Sie gehen also davon aus, dass sich die Branche konsolidieren wird?
Ja, auf jeden Fall. Für nicht wenige Firmen ist es existenzbedrohend geworden, dass die vollständige Legalisierung auf unbestimmte Zeit verschoben ist. Gerade gibt es etwa 200 bis 400 Firmen im deutschen Cannabismarkt. Ich schätze, dass ein Drittel der Firmen Liquiditätsprobleme bis Ende des Jahres bekommen können, wenn nicht sogar die Hälfte. Diese Probleme kann ein Unternehmen dadurch beheben, dass es wächst, aber das wird wahrscheinlich nicht passieren. Oder Investoren schießen Geld nach, aber das werden sie wegen der hohen Unsicherheit kaum tun.
Werden in einigen Jahren dann ausländische Firmen den deutschen Markt dominieren und den heimischen Cannabis-Unternehmen den Rang ablaufen?
Ja, ich sehe die Gefahr, dass deutsche Firmen in Zukunft hinterherlaufen. In der ersten Phase der medizinischen Cannabis-Legalisierung 2018 hat man sehr viele kanadische Firmen im deutschen Markt gesehen und kaum deutsche. Dann gab's eine zweite Phase, die einen Boom der deutschen Cannabis-Start-ups hervorgebracht hat. Und jetzt, in der dritten Phase, ist dieser Boom der deutschen Cannabis-Start-ups etwas gebremst. Deutsche Firmen, die nun eventuell Liquiditätsprobleme bekommen, können sehr einfache Übernahmeziele sein für große internationale Firmen, die auf dem deutschen Markt Fuß fassen wollen. Das wäre natürlich kein gewünschtes Ergebnis für die deutsche Cannabis-Branche. Wir müssen eine gute Balance haben mit lokalen Playern, die hier vor Ort Arbeitsplätze schaffen, die Infrastruktur aufbauen und hier Steuern zahlen. Sprich, ich halte das schon für eine gefährliche Situation. Auf der anderen Seite muss man sagen, dass die Cannabis-Branche gerade weltweit ein bisschen auf der Stelle tritt. Man sieht das an den großen kanadischen Konzernen wie Aurora und Tilray, deren Aktienkurse zurückgegangen sind. Ich glaube zwar nicht, dass die jetzt in großem Stil in Deutschland Firmen aufkaufen werden, weil sie erst mal ihre hausgemachten Probleme bekämpfen müssen.
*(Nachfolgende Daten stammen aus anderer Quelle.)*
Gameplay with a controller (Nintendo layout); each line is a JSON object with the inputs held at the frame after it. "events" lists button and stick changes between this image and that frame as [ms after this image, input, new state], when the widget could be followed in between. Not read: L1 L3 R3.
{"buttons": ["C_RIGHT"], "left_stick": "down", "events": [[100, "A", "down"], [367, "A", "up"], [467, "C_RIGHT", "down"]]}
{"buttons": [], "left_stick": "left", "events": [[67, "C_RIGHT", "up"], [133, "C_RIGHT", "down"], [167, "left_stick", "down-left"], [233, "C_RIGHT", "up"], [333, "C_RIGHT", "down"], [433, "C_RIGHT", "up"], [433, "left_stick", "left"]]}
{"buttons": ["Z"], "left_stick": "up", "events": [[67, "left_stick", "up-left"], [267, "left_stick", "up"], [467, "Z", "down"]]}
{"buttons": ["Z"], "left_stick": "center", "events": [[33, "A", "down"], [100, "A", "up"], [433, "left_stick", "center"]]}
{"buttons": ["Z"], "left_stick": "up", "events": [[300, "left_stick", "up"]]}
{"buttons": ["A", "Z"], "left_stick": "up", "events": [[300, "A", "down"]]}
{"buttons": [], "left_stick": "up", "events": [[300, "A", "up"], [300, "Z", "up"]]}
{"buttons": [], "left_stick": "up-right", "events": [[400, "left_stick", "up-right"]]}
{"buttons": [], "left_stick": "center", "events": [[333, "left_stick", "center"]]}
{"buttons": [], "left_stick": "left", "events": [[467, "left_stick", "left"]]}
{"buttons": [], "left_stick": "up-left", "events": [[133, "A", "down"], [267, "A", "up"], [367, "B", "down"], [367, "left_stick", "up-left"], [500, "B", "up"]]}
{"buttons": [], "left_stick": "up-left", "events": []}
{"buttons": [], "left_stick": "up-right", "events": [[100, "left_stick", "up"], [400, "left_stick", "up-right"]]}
Wir haben also ein bisschen Glück. Aber sobald sich die Situation in Kanada verbessert, ist diese Gefahr da.
Was müsste passieren, um das zu verhindern?
Es muss sehr schnell Klarheit geben über Detailfragen beim medizinischen Cannabis. Nach wie vor gibt es zum Beispiel einen Genehmigungsvorbehalt, der zur Folge hat, dass Krankenkassen die Kostenübernahme einer Cannabistherapie ablehnen können und es viel zu oft auch tun. Die Politik muss klare Rahmenbedingungen setzen, damit in der Cannabis-Branche Wachstum möglich ist. Sie muss direkt weiterarbeiten an einem Gesetz für den kommerziellen Cannabismarkt, das Modellversuche ermöglicht. Unsere große Sorge ist, dass es jetzt erst einmal nicht weitergeht. Das Gesetz muss vor der Bundestagswahl 2025 kommen, damit die Firmen Planungssicherheit haben und gegenüber ihren Investoren valide Businesspläne zeigen können, die wirklich Hand und Fuß haben und auf einem regulatorischen Umfeld basieren, was einschätzbar ist. Das wird eine enge Kiste, auch weil ein weiteres Gesetz wahrscheinlich durch den Bundesrat muss, in dem die Union gerade dominiert.